Although the region is still showing solid fundamentals, there remain uncertainties (potential trade conflict with the US, weaker activity indicators). Ending its QE on 1 January 2019, the ECB is not expected to consider hiking its rate until the summer of 2019. We prefer small and mid-caps to large caps as they are less sensitive to the current events.
Europe ex-EMU equities
We maintain a negative stance, as expected earnings growth is below that of other developed markets and the risk premium is still at stake due to the Brexit negotiations.
In terms of sectors
We continued to see meaningful dispersion among themes and sectors in June. The month’s best performers included utilities, food & beverage, and healthcare. Worst performers, by contrast, included cyclicals, e.g., autos, resources, construction and financial services. Autos, in particular, suffered from the combination of trade tensions, rising input costs and product disruption from the new, more complicated emission tests being implemented across Europe.
As in the US, the continuing trade tensions justify a more cautious stance on industrials, as companies will probably postpone investments. We remain, on the contrary, neutral on European financials due to the lack of any clear interest rate trends. We are nevertheless considering increasing our exposure to the sector, due to the more attractive valuations.

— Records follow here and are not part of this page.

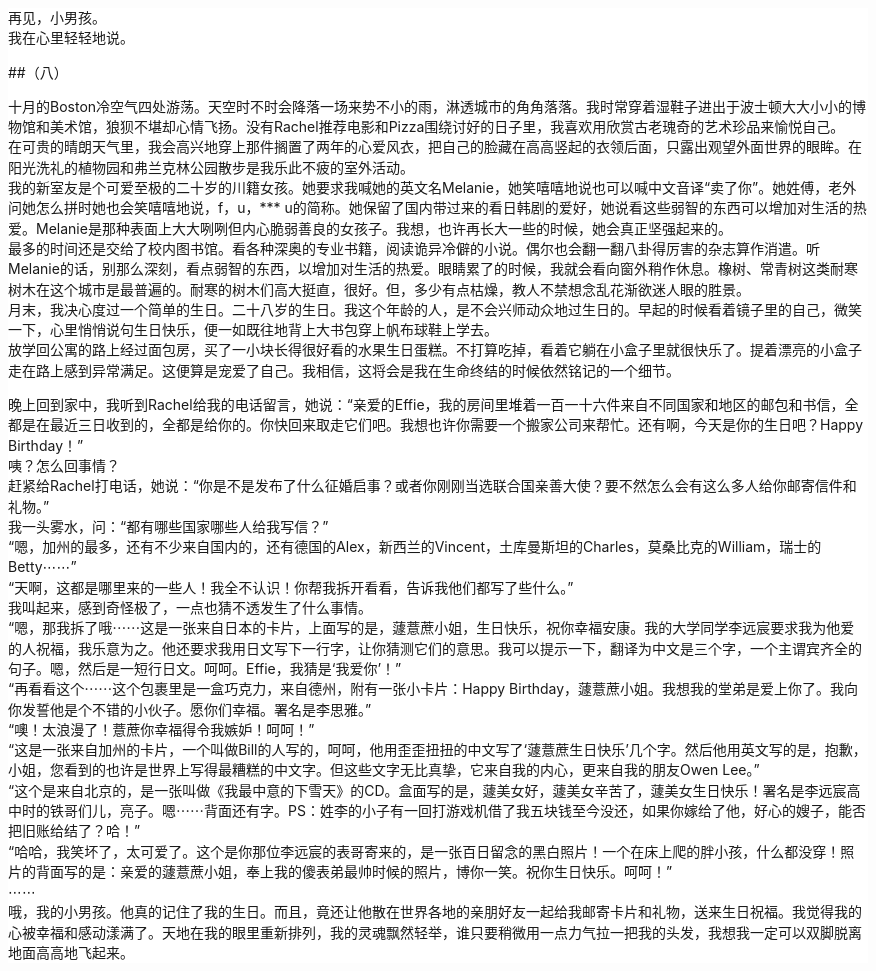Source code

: 再见，小男孩。  
我在心里轻轻地说。  


##（八）  

十月的Boston冷空气四处游荡。天空时不时会降落一场来势不小的雨，淋透城市的角角落落。我时常穿着湿鞋子进出于波士顿大大小小的博物馆和美术馆，狼狈不堪却心情飞扬。没有Rachel推荐电影和Pizza围绕讨好的日子里，我喜欢用欣赏古老瑰奇的艺术珍品来愉悦自己。  
在可贵的晴朗天气里，我会高兴地穿上那件搁置了两年的心爱风衣，把自己的脸藏在高高竖起的衣领后面，只露出观望外面世界的眼眸。在阳光洗礼的植物园和弗兰克林公园散步是我乐此不疲的室外活动。  
我的新室友是个可爱至极的二十岁的川籍女孩。她要求我喊她的英文名Melanie，她笑嘻嘻地说也可以喊中文音译“卖了你”。她姓傅，老外问她怎么拼时她也会笑嘻嘻地说，f，u，*** u的简称。她保留了国内带过来的看日韩剧的爱好，她说看这些弱智的东西可以增加对生活的热爱。Melanie是那种表面上大大咧咧但内心脆弱善良的女孩子。我想，也许再长大一些的时候，她会真正坚强起来的。  
最多的时间还是交给了校内图书馆。看各种深奥的专业书籍，阅读诡异冷僻的小说。偶尔也会翻一翻八卦得厉害的杂志算作消遣。听Melanie的话，别那么深刻，看点弱智的东西，以增加对生活的热爱。眼睛累了的时候，我就会看向窗外稍作休息。橡树、常青树这类耐寒树木在这个城市是最普遍的。耐寒的树木们高大挺直，很好。但，多少有点枯燥，教人不禁想念乱花渐欲迷人眼的胜景。  
月末，我决心度过一个简单的生日。二十八岁的生日。我这个年龄的人，是不会兴师动众地过生日的。早起的时候看着镜子里的自己，微笑一下，心里悄悄说句生日快乐，便一如既往地背上大书包穿上帆布球鞋上学去。  
放学回公寓的路上经过面包房，买了一小块长得很好看的水果生日蛋糕。不打算吃掉，看着它躺在小盒子里就很快乐了。提着漂亮的小盒子走在路上感到异常满足。这便算是宠爱了自己。我相信，这将会是我在生命终结的时候依然铭记的一个细节。  
 
 晚上回到家中，我听到Rachel给我的电话留言，她说：“亲爱的Effie，我的房间里堆着一百一十六件来自不同国家和地区的邮包和书信，全都是在最近三日收到的，全都是给你的。你快回来取走它们吧。我想也许你需要一个搬家公司来帮忙。还有啊，今天是你的生日吧？Happy Birthday！”  
咦？怎么回事情？  
赶紧给Rachel打电话，她说：“你是不是发布了什么征婚启事？或者你刚刚当选联合国亲善大使？要不然怎么会有这么多人给你邮寄信件和礼物。”  
我一头雾水，问：“都有哪些国家哪些人给我写信？”  
“嗯，加州的最多，还有不少来自国内的，还有德国的Alex，新西兰的Vincent，土库曼斯坦的Charles，莫桑比克的William，瑞士的Betty⋯⋯”  
“天啊，这都是哪里来的一些人！我全不认识！你帮我拆开看看，告诉我他们都写了些什么。”  
我叫起来，感到奇怪极了，一点也猜不透发生了什么事情。  
“嗯，那我拆了哦⋯⋯这是一张来自日本的卡片，上面写的是，蘧薏蔗小姐，生日快乐，祝你幸福安康。我的大学同学李远宸要求我为他爱的人祝福，我乐意为之。他还要求我用日文写下一行字，让你猜测它们的意思。我可以提示一下，翻译为中文是三个字，一个主谓宾齐全的句子。嗯，然后是一短行日文。呵呵。Effie，我猜是‘我爱你’！”  
“再看看这个⋯⋯这个包裹里是一盒巧克力，来自德州，附有一张小卡片：Happy Birthday，蘧薏蔗小姐。我想我的堂弟是爱上你了。我向你发誓他是个不错的小伙子。愿你们幸福。署名是李思雅。”  
“噢！太浪漫了！薏蔗你幸福得令我嫉妒！呵呵！”  
“这是一张来自加州的卡片，一个叫做Bill的人写的，呵呵，他用歪歪扭扭的中文写了‘蘧薏蔗生日快乐’几个字。然后他用英文写的是，抱歉，小姐，您看到的也许是世界上写得最糟糕的中文字。但这些文字无比真挚，它来自我的内心，更来自我的朋友Owen Lee。”  
“这个是来自北京的，是一张叫做《我最中意的下雪天》的CD。盒面写的是，蘧美女好，蘧美女辛苦了，蘧美女生日快乐！署名是李远宸高中时的铁哥们儿，亮子。嗯⋯⋯背面还有字。PS：姓李的小子有一回打游戏机借了我五块钱至今没还，如果你嫁给了他，好心的嫂子，能否把旧账给结了？哈！”  
“哈哈，我笑坏了，太可爱了。这个是你那位李远宸的表哥寄来的，是一张百日留念的黑白照片！一个在床上爬的胖小孩，什么都没穿！照片的背面写的是：亲爱的蘧薏蔗小姐，奉上我的傻表弟最帅时候的照片，博你一笑。祝你生日快乐。呵呵！”  
⋯⋯  
哦，我的小男孩。他真的记住了我的生日。而且，竟还让他散在世界各地的亲朋好友一起给我邮寄卡片和礼物，送来生日祝福。我觉得我的心被幸福和感动漾满了。天地在我的眼里重新排列，我的灵魂飘然轻举，谁只要稍微用一点力气拉一把我的头发，我想我一定可以双脚脱离地面高高地飞起来。  
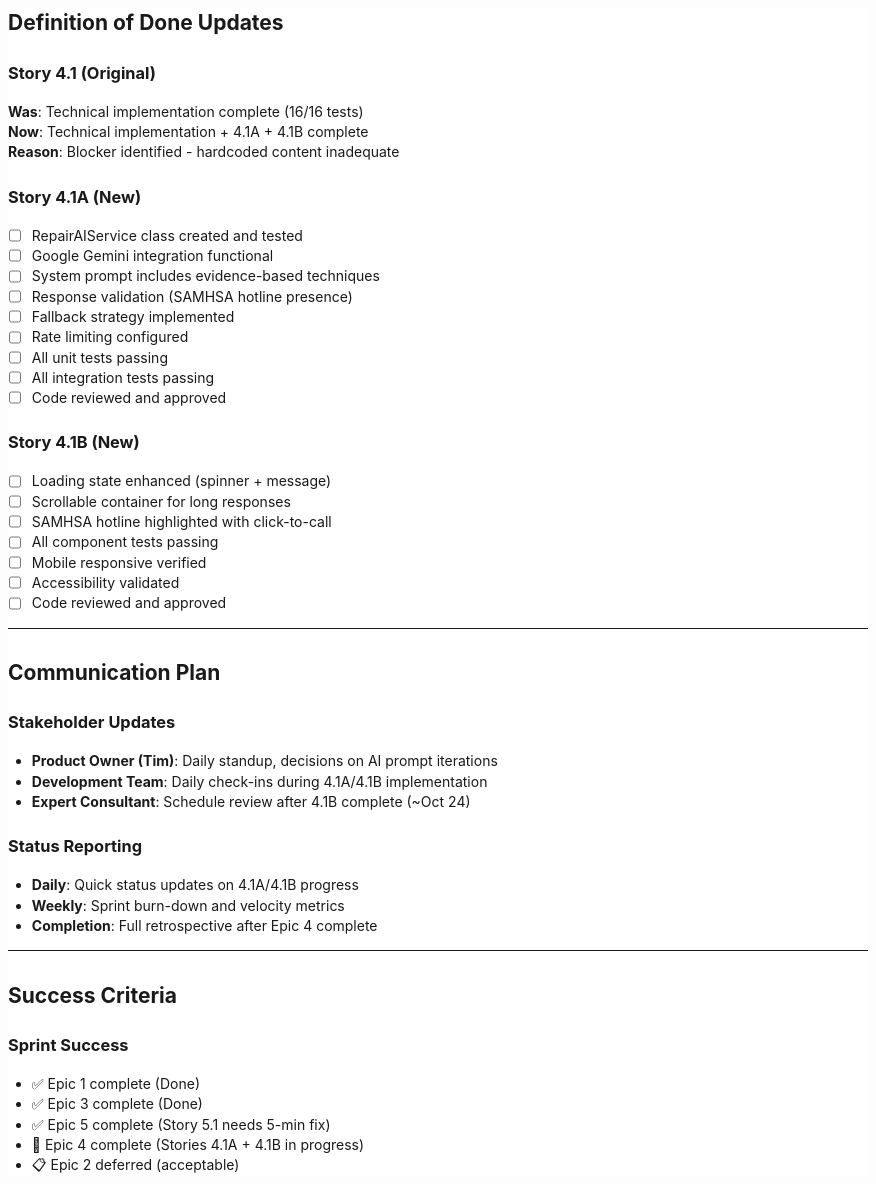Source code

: 
## Definition of Done Updates

### Story 4.1 (Original)
**Was**: Technical implementation complete (16/16 tests)  
**Now**: Technical implementation + 4.1A + 4.1B complete  
**Reason**: Blocker identified - hardcoded content inadequate

### Story 4.1A (New)
- [ ] RepairAIService class created and tested
- [ ] Google Gemini integration functional
- [ ] System prompt includes evidence-based techniques
- [ ] Response validation (SAMHSA hotline presence)
- [ ] Fallback strategy implemented
- [ ] Rate limiting configured
- [ ] All unit tests passing
- [ ] All integration tests passing
- [ ] Code reviewed and approved

### Story 4.1B (New)
- [ ] Loading state enhanced (spinner + message)
- [ ] Scrollable container for long responses
- [ ] SAMHSA hotline highlighted with click-to-call
- [ ] All component tests passing
- [ ] Mobile responsive verified
- [ ] Accessibility validated
- [ ] Code reviewed and approved

---

## Communication Plan

### Stakeholder Updates
- **Product Owner (Tim)**: Daily standup, decisions on AI prompt iterations
- **Development Team**: Daily check-ins during 4.1A/4.1B implementation
- **Expert Consultant**: Schedule review after 4.1B complete (~Oct 24)

### Status Reporting
- **Daily**: Quick status updates on 4.1A/4.1B progress
- **Weekly**: Sprint burn-down and velocity metrics
- **Completion**: Full retrospective after Epic 4 complete

---

## Success Criteria

### Sprint Success
- ✅ Epic 1 complete (Done)
- ✅ Epic 3 complete (Done)
- ✅ Epic 5 complete (Story 5.1 needs 5-min fix)
- 🎯 Epic 4 complete (Stories 4.1A + 4.1B in progress)
- 📋 Epic 2 deferred (acceptable)

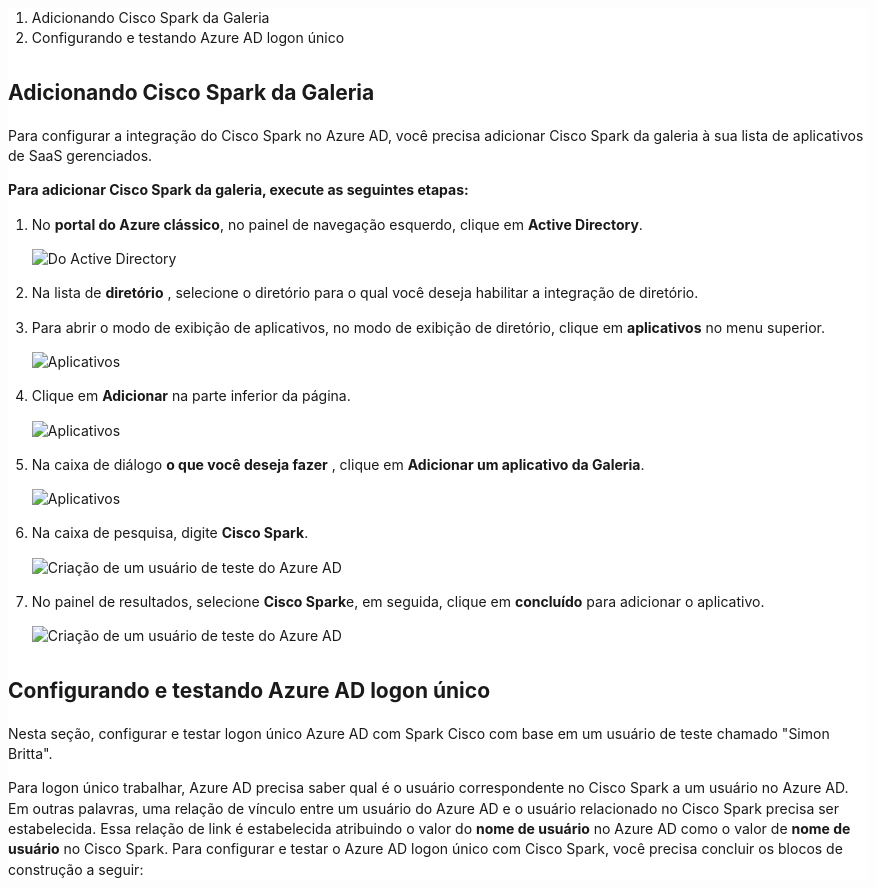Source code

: 1. Adicionando Cisco Spark da Galeria
2. Configurando e testando Azure AD logon único


## <a name="adding-cisco-spark-from-the-gallery"></a>Adicionando Cisco Spark da Galeria
Para configurar a integração do Cisco Spark no Azure AD, você precisa adicionar Cisco Spark da galeria à sua lista de aplicativos de SaaS gerenciados.

**Para adicionar Cisco Spark da galeria, execute as seguintes etapas:**

1. No **portal do Azure clássico**, no painel de navegação esquerdo, clique em **Active Directory**. 

    ![Do Active Directory][1]

2. Na lista de **diretório** , selecione o diretório para o qual você deseja habilitar a integração de diretório.

3. Para abrir o modo de exibição de aplicativos, no modo de exibição de diretório, clique em **aplicativos** no menu superior.

    ![Aplicativos][2]

4. Clique em **Adicionar** na parte inferior da página.

    ![Aplicativos][3]

5. Na caixa de diálogo **o que você deseja fazer** , clique em **Adicionar um aplicativo da Galeria**.

    ![Aplicativos][4]

6. Na caixa de pesquisa, digite **Cisco Spark**.

    ![Criação de um usuário de teste do Azure AD](./media/active-directory-saas-cisco-spark-tutorial/tutorial_cisco_spark_01.png)

7. No painel de resultados, selecione **Cisco Spark**e, em seguida, clique em **concluído** para adicionar o aplicativo.

    ![Criação de um usuário de teste do Azure AD](./media/active-directory-saas-cisco-spark-tutorial/tutorial_cisco_spark_02.png)

##  <a name="configuring-and-testing-azure-ad-single-sign-on"></a>Configurando e testando Azure AD logon único
Nesta seção, configurar e testar logon único Azure AD com Spark Cisco com base em um usuário de teste chamado "Simon Britta".

Para logon único trabalhar, Azure AD precisa saber qual é o usuário correspondente no Cisco Spark a um usuário no Azure AD. Em outras palavras, uma relação de vínculo entre um usuário do Azure AD e o usuário relacionado no Cisco Spark precisa ser estabelecida.
Essa relação de link é estabelecida atribuindo o valor do **nome de usuário** no Azure AD como o valor de **nome de usuário** no Cisco Spark. Para configurar e testar o Azure AD logon único com Cisco Spark, você precisa concluir os blocos de construção a seguir:


[1]: ./media/active-directory-saas-cisco-spark-tutorial/tutorial_general_01.png
[2]: ./media/active-directory-saas-cisco-spark-tutorial/tutorial_general_02.png
[3]: ./media/active-directory-saas-cisco-spark-tutorial/tutorial_general_03.png
[4]: ./media/active-directory-saas-cisco-spark-tutorial/tutorial_general_04.png
[5]: ./media/active-directory-saas-cisco-spark-tutorial/tutorial_general_05.png
[6]: ./media/active-directory-saas-cisco-spark-tutorial/tutorial_general_06.png
[7]:  ./media/active-directory-saas-cisco-spark-tutorial/tutorial_general_050.png
[10]: ./media/active-directory-saas-cisco-spark-tutorial/tutorial_general_060.png
[11]: ./media/active-directory-saas-cisco-spark-tutorial/tutorial_general_070.png
[20]: ./media/active-directory-saas-cisco-spark-tutorial/tutorial_general_100.png
[200]: ./media/active-directory-saas-cisco-spark-tutorial/tutorial_general_200.png
[201]: ./media/active-directory-saas-cisco-spark-tutorial/tutorial_general_201.png
[203]: ./media/active-directory-saas-cisco-spark-tutorial/tutorial_general_203.png
[204]: ./media/active-directory-saas-cisco-spark-tutorial/tutorial_general_204.png
[205]: ./media/active-directory-saas-cisco-spark-tutorial/tutorial_general_205.png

We are positive on US equities, which are benefiting from the strong economic momentum and earnings growth, and valuations that are around the historical average.
In terms of sectors
The first weeks of June were marked by several major events (three central bank decisions, the Trump-Kim summit, AT&T-TWX approval, China tariffs) that drove the S&P towards the upper end of its trading range. At this month’s FOMC, the Fed hiked the funds rate target by 25bp, to 1.75-2.00%. More notable was the guidance about the path of future rate hikes, which changed to a modestly more hawkish direction. The economic forecasts also leaned hawkish, as the unemployment rate projections were lowered, while the sustainable rate of unemployment was left unchanged. On the back of stable interest rates, we have maintained our neutral position in Financials.
Later in the month, US equities came under pressure, as trade continued to dominate the narrative. The on-going US-China conflict and risk of a tariff war weighed on US stocks. On 15 June, US President Trump approved the final list of tariffs on $50bn worth of Chinese imports, and China retaliated with tariffs of the same scale and intensity. The intensifying trade tensions have been instrumental in our decreasing our exposure to US industrials. Companies might postpone their investments due to trade uncertainties.
In this context, we remain positive on the defensive healthcare sector, which is benefiting from decent fundamentals, while preferring the less trade-sensitive social media stocks within our technology exposure.
Emerging equities, now integrating a substantial geopolitically related risk premium and supported by strong global growth and resilient double-digit earnings growth, should rebound in the coming months, thanks to a significant commodities and technology exposure.
In terms of countries & sectors
Due to intensifying trade tensions, we have slightly reduced our conviction on China, though maintaining an overweight. Growth figures are still in line with the central bank’s target, and valuation has become attractive. In addition, the inclusion of Chinese A-shares in the MSCI index might support the Chinese equity market.
India outperformed the region, though remaining under pressure, as crude oil prices moved higher, despite OPEC announcing that they were going to increase supply by 1 million barrels per day. However, as India is less sensitive to emerging market volatility, we have increased our exposure.
From a sectorial point of view, we have reduced our materials exposure, with commodities under pressure due to the trade conflict.